We’d like to take the opportunity to introduce you to the Honorable mention winner of our The Architect's Chair / Edition #1 competition – Ariel Śliwiński from Poland!

Ariel Franciszek ŚliwiŃski

Please tell us about your company (when it was founded, where it is based, how many employees, etc) Alternatively, if you do not have a company, please give us some insights on your own professional/academia background.

The starting point for my projects is always an attempt to identify a specific need. The resulting idea is merely a response and solution to the problem, to which I dedicate a significant portion of the entire design process. The ability to observe and capture dependencies and relationships between humans and objects is of utmost importance to me in the broad sense of design.

Brief information about the projects that you/your company have been involved with. For instance, what scale have you focused on/preferred, any significant projects where the company/ individuals have been Involved?

I am a graduate of the Academy of Fine Arts (ASP) in Gdańsk, currently working on my doctoral thesis closely related to researching ecological aspects in furniture design. Professionally, I work as a furniture and industrial designer and serve as the founder of Ariel Śliwiński Studio. Additionally, I lead a furniture design workshop in the Interior Architecture Department at the University of Technology in Bydgoszcz, where I collaborate with students to analyze contemporary user needs and develop projects to address them. During my studies, I initiated collaborations with the furniture industry. Currently, apart from my teaching work, I am the creator and chief designer of the TFORY brand. I have designed and implemented a series of furniture designs, which have been showcased multiple times at international trade fairs.

What does architecture mean to you and what is the role of an architect in your society?

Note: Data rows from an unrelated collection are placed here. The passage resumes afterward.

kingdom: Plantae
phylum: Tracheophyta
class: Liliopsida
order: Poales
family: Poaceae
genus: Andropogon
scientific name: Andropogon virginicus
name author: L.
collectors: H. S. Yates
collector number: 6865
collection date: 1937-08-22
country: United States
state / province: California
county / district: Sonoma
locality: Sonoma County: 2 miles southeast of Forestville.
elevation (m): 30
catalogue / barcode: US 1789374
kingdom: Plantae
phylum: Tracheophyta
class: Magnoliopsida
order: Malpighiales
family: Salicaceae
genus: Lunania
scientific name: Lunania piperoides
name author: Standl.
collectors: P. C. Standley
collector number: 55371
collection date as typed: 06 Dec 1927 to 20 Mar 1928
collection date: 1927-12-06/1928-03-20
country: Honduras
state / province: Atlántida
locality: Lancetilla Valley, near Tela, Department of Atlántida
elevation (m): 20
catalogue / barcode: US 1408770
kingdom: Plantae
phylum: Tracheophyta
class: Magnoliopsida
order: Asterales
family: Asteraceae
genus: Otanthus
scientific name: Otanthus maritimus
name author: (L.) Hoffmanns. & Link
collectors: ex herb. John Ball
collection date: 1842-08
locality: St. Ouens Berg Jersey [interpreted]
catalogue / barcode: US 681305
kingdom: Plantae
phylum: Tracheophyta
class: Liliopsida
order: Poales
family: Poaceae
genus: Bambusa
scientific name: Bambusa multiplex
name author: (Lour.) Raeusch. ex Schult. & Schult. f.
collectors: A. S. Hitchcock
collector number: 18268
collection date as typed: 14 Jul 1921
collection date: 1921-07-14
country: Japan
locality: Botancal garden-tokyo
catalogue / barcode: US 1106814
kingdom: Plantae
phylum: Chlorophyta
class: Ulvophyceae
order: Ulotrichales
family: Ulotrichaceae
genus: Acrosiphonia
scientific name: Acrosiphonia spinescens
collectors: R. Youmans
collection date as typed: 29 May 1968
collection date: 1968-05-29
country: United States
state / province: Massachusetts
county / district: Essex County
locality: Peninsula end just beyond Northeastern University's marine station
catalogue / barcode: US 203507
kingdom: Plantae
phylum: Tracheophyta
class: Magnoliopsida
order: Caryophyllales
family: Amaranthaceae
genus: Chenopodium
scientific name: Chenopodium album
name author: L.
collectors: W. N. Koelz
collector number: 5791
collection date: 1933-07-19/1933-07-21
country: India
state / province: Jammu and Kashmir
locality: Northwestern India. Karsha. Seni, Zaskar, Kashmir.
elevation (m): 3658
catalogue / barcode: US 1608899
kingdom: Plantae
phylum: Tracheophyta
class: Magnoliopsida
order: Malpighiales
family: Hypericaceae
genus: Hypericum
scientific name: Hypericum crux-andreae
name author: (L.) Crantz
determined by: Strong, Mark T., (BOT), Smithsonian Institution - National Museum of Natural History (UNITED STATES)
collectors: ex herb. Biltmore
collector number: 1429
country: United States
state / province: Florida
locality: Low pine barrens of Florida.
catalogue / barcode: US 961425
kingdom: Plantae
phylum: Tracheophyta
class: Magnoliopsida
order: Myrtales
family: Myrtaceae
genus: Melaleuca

Architecture signifies immense responsibility to me. Few endeavors at the intersection of art and engineering endure as long as architecture does, and it impacts a vast number of people. Consequently, besides understanding the creation of buildings and urban spaces, an architect must also comprehend the nature of their future users.

Why do you participate in architecture competitions?

I highly appreciate designers who strive to push the boundaries of possibilities and go beyond what is already known. In our daily professional work, we may not always have the opportunity for such exploration, which doesn't necessarily positively impact our development. However, design competitions provide an ideal opportunity to explore new concepts and create something truly unconventional.

What advice would you give to individuals who struggle to decide whether it would be beneficial for them to participate in architecture competitions?

In the worst-case scenario, participation in a design competition will serve as another valuable lesson for you; in the best case, you will have the opportunity to share your idea with the world.